TASK REQUIREMENTS: Can you pull out every line from the records below, beginning at the line that contains "and other perishable" and running through the end of the records? Leave the pictures out of your answer.

SOURCE DATA:

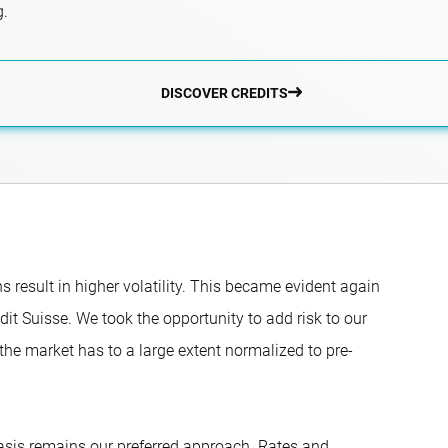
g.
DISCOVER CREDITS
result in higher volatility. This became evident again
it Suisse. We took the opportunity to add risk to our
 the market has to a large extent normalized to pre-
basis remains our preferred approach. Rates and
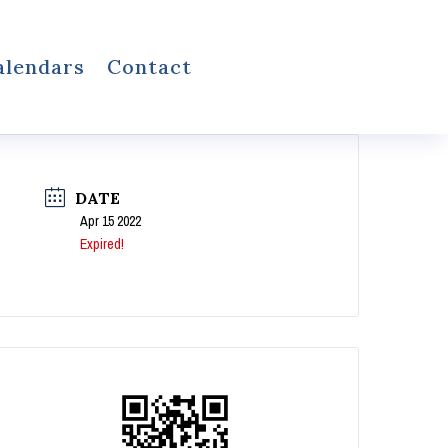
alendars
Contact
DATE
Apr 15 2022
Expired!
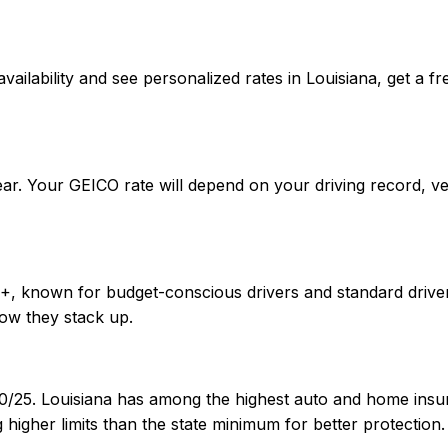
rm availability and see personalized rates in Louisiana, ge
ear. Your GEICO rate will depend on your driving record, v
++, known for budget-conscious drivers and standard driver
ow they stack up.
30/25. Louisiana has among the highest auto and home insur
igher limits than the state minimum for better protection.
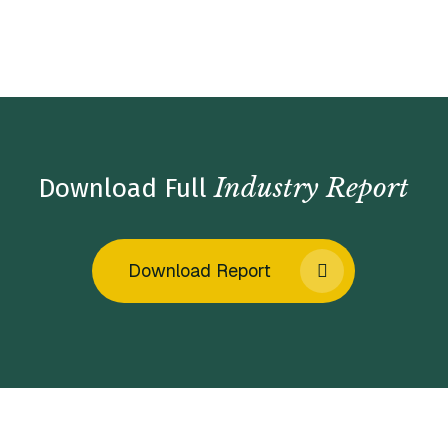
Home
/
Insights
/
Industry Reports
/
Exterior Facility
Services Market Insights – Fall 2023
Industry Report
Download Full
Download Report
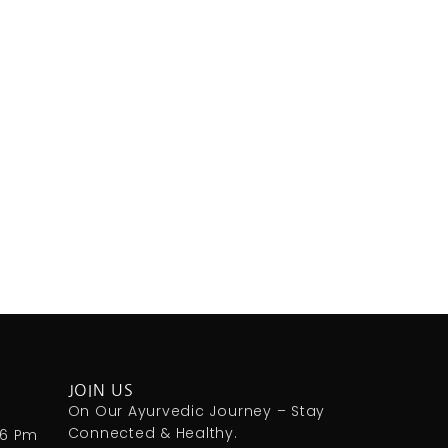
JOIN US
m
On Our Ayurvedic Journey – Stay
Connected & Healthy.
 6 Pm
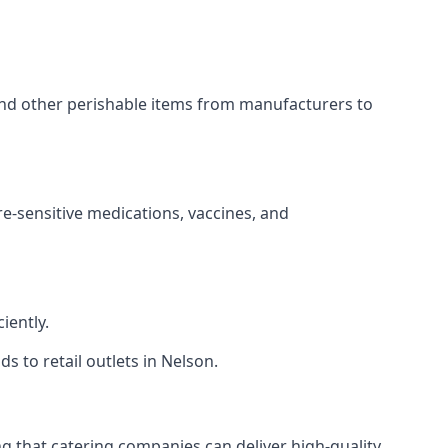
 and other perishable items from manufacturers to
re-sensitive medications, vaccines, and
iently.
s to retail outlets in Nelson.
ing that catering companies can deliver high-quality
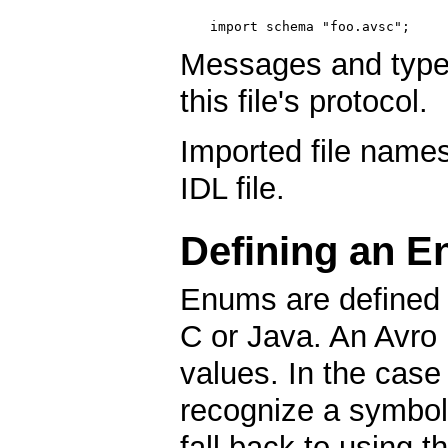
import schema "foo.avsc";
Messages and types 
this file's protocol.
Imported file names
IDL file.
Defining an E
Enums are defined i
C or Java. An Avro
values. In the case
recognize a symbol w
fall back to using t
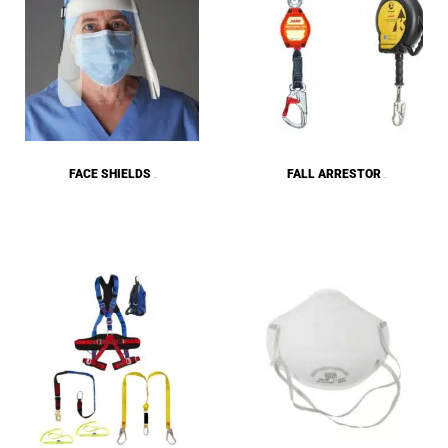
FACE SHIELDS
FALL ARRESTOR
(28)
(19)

YOUR RESPONSE:
 and other perishable items from manufacturers to
re-sensitive medications, vaccines, and
iently.
s to retail outlets in Nelson.
ing that catering companies can deliver high-quality
import schema "foo.avsc";
Messages and types 
this file's protocol.
Imported file names
IDL file.
Defining an E
Enums are defined i
C or Java. An Avro
values. In the case
recognize a symbol w
fall back to using t
FACE SHIELDS
FALL ARRESTOR
(28)
(19)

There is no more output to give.